[Gartner] The Rise of the Data Executive

The shift to data-driven, digital business is compelling organizations to create and reinvent new roles, positions and duties that sharpen focus on data and analytics.

Digital business transformation requires a new breed of “data executives.” They include the chief data officer (CDO) and chief analytics officer (CAO), IT leader roles focused on data and analytics (e.g., business intelligence and master data management leaders) and other business roles. Their objective is to exploit data analytics to drive digital revenue and supporting operational improvements for IT, marketing, risk management, compliance, production and finance.

According to Joe Bugajski, managing vice president of data and analytics research at Gartner, the rapid rise in the number of new executives demonstrates how companies are adapting to the market and technology trends in their shift to digital business.

“The trend for new executive roles shows the strategic use of data and analytics to achieve mission critical priorities, that include digital revenue, efficient and effective business process outcomes and more innovative data-driven insights and decisions,“ said Mr. Bugajski.

The new reality for data and analytics leaders is the evolution of terminology, such as machine learning, and methodologies such as predictive modeling, to reflect these changing roles.
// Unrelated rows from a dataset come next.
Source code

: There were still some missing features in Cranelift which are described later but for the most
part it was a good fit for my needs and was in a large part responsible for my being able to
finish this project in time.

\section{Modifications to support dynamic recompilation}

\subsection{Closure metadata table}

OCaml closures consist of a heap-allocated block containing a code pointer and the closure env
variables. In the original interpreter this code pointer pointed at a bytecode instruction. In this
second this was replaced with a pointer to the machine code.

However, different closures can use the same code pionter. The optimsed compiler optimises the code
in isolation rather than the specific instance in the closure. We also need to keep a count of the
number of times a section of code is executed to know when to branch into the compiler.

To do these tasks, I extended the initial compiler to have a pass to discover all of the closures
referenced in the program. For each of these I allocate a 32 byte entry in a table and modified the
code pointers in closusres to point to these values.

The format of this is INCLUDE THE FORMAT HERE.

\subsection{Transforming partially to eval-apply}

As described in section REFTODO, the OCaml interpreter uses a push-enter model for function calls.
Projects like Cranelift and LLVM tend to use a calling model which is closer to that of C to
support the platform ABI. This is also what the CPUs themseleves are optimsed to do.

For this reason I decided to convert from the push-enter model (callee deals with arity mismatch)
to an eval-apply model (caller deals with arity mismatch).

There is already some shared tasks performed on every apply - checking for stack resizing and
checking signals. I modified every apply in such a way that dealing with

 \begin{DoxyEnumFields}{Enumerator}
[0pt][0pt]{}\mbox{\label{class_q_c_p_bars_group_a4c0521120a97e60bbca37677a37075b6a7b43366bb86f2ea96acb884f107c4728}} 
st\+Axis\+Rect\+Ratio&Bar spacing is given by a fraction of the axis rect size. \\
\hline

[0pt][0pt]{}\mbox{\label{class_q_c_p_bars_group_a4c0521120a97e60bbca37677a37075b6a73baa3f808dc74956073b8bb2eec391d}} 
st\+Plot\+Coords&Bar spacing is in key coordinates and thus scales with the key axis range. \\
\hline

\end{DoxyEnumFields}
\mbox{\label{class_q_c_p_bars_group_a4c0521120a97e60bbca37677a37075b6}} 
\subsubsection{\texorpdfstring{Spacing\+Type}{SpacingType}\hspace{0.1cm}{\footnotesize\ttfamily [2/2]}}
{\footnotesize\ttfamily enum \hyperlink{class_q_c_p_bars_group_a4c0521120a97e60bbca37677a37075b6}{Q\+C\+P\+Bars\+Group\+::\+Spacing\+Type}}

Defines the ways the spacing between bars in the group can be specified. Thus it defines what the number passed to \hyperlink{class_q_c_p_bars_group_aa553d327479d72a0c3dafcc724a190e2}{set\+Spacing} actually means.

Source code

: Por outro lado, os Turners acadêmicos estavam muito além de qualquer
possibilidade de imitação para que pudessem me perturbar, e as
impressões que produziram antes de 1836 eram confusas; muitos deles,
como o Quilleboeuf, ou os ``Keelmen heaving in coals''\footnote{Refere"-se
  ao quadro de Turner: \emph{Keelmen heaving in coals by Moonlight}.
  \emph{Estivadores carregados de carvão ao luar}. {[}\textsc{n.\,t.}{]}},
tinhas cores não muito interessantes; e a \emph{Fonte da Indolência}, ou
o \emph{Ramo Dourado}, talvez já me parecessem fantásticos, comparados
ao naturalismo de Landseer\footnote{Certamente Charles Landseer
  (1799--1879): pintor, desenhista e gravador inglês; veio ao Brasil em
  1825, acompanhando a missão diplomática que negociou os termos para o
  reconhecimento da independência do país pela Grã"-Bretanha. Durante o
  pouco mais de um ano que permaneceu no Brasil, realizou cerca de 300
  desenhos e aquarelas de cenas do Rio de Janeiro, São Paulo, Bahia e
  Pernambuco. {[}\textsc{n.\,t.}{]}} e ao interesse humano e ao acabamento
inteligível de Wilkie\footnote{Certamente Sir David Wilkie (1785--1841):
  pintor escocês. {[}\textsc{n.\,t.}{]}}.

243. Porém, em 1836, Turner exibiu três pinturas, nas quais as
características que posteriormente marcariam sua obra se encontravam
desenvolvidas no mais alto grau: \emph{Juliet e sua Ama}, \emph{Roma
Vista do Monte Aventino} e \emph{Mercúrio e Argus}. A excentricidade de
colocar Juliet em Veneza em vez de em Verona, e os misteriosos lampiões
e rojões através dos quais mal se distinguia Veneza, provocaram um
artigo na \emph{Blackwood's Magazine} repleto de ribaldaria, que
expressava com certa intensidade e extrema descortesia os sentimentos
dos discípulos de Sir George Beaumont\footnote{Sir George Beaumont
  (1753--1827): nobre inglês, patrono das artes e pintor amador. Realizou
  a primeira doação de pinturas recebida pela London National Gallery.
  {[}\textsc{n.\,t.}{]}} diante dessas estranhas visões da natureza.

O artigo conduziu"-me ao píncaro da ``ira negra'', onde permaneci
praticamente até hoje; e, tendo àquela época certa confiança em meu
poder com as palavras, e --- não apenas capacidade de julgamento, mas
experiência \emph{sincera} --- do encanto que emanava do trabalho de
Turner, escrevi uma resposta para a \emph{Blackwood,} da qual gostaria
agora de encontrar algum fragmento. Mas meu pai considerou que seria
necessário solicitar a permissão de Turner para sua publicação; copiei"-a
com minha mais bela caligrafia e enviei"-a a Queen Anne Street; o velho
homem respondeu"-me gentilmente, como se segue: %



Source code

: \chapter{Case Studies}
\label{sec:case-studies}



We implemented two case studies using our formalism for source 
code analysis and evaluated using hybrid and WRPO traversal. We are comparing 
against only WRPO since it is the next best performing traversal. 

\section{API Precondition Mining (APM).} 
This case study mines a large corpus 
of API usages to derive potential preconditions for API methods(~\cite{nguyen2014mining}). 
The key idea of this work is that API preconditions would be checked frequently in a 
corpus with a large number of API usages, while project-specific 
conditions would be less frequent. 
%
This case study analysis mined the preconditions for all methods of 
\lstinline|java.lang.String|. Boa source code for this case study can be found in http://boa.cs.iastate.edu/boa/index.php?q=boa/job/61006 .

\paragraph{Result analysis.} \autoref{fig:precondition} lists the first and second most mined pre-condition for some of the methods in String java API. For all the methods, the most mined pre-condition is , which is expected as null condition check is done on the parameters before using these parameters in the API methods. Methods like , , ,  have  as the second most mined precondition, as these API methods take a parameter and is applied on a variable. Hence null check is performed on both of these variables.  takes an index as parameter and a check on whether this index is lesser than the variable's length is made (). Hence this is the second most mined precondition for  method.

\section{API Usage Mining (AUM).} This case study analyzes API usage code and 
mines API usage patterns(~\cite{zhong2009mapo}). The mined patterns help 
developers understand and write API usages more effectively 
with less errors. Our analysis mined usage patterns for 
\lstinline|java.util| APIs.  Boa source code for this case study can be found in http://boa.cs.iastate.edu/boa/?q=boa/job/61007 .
This evolution of data and analytics leadership in all manner of organizations – commercial, non-profit or government sector – underlines their commitment to exploiting powerful trends, such as algorithmic business and the Internet of Things (IoT).

These and many other developments and business opportunities arising from the analysis of new data sources and technologies highlights the need for new executive roles that bridge the gap between “business” and “IT,” and harness the data to achieve digital business objectives.

The new reality for data and analytics leaders is the evolution of terminology, such as machine learning, and methodologies such as predictive modeling, to reflect these changing roles.

“Until recently, organizations have thought of ’data’ as a lower order for of ‘information’. However boards of directors, CEOs and senior executive have thankfully started to change such thinking,” Mr. Bugajski said. “Increasingly IT and business leaders now talk of ‘data’ and ‘data management’, rather than ‘information’ and ‘information management’ while referring to ‘analytics’, rather than ‘business intelligence’.”

These gradual changes in terminology, roles and titles, along with the emergence of bimodal IT capabilities and other developments, provide an insight into the breadth and depth of organizational change that will be associated with the transformation to data-driven digital business.

The breadth and depth of the challenge calls for leaders who can operate as master change agents.

New and advanced analytics technologies are on the rise, such as predictive and prescriptive analytics, decision management software, smart machines, event stream processing applications and operational intelligence platforms. As a result, the demand for analytics has moved outside specialty IT-based communities and is now being headed up largely by individual business units.